There’s something profoundly wrong with Loose Cannons. Actually, it’s hard to find anything about the film right.

I’ll just start rattling off.

Stan Cole’s editing is terrible. I love how he cuts to medium shots and the actors’ expressions have completely changed. I guess he gets the basic positioning right. Some of the fault for that incompetency problem falls of director Clark, who isn’t getting enough coverage.

Getting the Clark issue out of the way… Loose Cannons isn’t poorly directed. Oh, the action stuff is weak, but it’s generally okay. Clark doesn’t need Panavision but he manages it pretty well. It’s everything else.

The film is a perfect example of why a score is important. Paul Zaza’s score is more like incidental music for a commercial. There’s no flow to it. It contributes an incredibly disjointing experience.

Of course, the film appears to be heavily edited. David Alan Grier shows up for a scene, seems important, then disappears. So do Dick O’Neill and Leon Rippy. Nancy Travis, with fifth billing (and basically the only female character), is barely present. Fourth billed Ronny Cox is in it even less.

Cox is bad—it’s Clark and the script’s fault—but Travis has a moment or two.

Gene Hackman’s not good, but he manages not to look embarrassed, which is amazing.
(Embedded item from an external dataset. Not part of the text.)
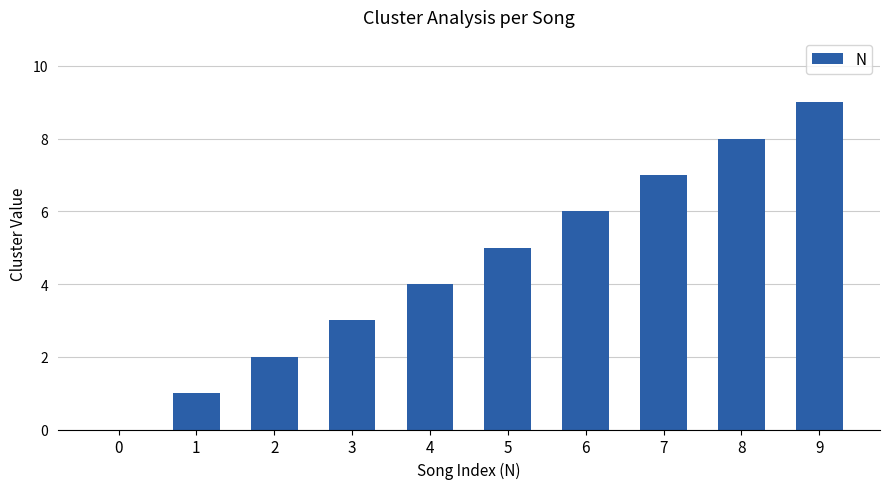

Which label corresponds to the largest value in the chart?

9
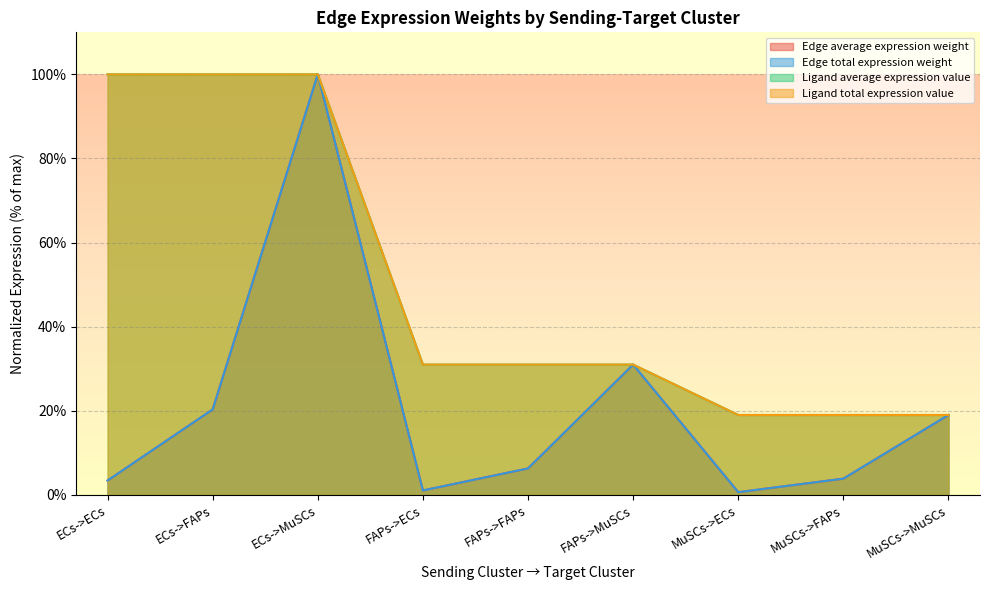

What is the difference between the Edge total expression weight values at MuSCs->ECs and MuSCs->FAPs?

3.2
Dan Aykroyd tries hard and fails. He’s not able to do the straight acting or the goofy stuff, probably because he’s not right for the role at all.

It’s an atrocious film.

0/4ⓏⒺⓇⓄ

CREDITS

Directed by Bob Clark; screenplay by Richard Christian Matheson, Richard Matheson and Clark; director of photography, Reginald H. Morris; edited by Stan Cole; music by Paul Zaza; production designer, Harry Pottle; produced by Aaron Spelling and Alan Greisman; released by Tri-Star Pictures.

Starring Dan Aykroyd (Ellis Fielding), Gene Hackman (MacArthur Stern), Dom DeLuise (Harry Gutterman), Ronny Cox (Smiley), Nancy Travis (Riva), Robert Prosky (Von Metz), Paul Koslo (Grimmer), Dick O’Neill (Captain), Jan Tríska (Steckler), Leon Rippy (Weskit), David Alan Grier (Drummond) and S. Epatha Merkerson (Rachel).